A arte e a cultura têm de ser defendidos exatamente assim, buscado no debate, ações que possam se consolidar na prática.
Todos os envolvidos com a cultura sabem o que digo. Méritos totais pelo abertura à discussão, exatamente pela necessidade de incorporação da modalidade de maneira diferenciada e com propósitos claros do que se quer e também onde se procura chagar.
Os 101 componentes dos grupos de estudos formataram propostas que serão encaminhadas à III Conferência Estadual de Cultura, a ser realizada nos dias 29 e 30 de agosto, em Florianópolis, e à III Conferência Nacional, de 26 a 29 de novembro, em Brasília (DF).

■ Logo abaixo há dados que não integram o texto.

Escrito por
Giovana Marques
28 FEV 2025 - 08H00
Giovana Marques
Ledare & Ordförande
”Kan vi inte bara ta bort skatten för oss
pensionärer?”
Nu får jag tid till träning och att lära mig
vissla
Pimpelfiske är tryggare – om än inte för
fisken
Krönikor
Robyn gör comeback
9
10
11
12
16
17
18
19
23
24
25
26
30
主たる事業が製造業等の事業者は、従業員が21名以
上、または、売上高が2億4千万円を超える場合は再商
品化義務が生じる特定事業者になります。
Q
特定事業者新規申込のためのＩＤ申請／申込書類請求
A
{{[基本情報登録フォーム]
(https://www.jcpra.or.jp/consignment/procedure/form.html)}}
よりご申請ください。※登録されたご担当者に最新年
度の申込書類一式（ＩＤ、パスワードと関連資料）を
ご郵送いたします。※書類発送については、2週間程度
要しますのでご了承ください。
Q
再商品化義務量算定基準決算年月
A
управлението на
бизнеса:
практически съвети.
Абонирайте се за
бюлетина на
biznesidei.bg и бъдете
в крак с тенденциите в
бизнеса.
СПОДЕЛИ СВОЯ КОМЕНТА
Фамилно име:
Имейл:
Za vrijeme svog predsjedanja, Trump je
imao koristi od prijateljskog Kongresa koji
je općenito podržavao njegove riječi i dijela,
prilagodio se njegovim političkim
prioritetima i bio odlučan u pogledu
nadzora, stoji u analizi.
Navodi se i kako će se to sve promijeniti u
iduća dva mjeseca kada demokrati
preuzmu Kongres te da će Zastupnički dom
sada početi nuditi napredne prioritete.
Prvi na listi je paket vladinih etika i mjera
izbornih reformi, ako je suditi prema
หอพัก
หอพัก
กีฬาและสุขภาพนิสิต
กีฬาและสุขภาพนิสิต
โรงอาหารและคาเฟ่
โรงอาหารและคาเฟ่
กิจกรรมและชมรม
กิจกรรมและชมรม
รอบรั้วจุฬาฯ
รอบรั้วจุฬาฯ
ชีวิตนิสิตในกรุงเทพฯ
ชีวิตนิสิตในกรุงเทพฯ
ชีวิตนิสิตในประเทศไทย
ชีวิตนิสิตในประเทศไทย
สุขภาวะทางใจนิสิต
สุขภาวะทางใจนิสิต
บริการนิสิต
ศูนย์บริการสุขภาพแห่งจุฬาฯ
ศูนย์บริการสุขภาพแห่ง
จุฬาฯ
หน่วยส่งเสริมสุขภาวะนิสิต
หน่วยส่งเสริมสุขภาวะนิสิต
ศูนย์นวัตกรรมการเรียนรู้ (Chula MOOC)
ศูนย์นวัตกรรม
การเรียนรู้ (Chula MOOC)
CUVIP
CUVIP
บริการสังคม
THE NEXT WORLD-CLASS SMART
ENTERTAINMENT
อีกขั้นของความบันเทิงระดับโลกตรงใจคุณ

Entre as propostas em nível municipal estão a criação do sistema de financiamento da cultura com fundos municipais; criação da Lei de Sistema Municipal de Cultura; editais de fomento à criação, produção, preservação, intercâmbio e circulação de bens artísticos; escola pública de formação artística; contrapartida financeira para os Pontos de Cultura, e uma Rede Municipal de Pontos de Cultura.
No âmbito estadual, sugeriu a criação da Secretaria de Estado da Cultura e a elaboração de editais de fomento descentralizados por regiões, especialmente para as áreas de cultura afro-brasileira, culturas populares, artesanato, patrimônio material, imaterial, museus e arquivos.
Terão meu apoio dentro dos meus espaços de opinião.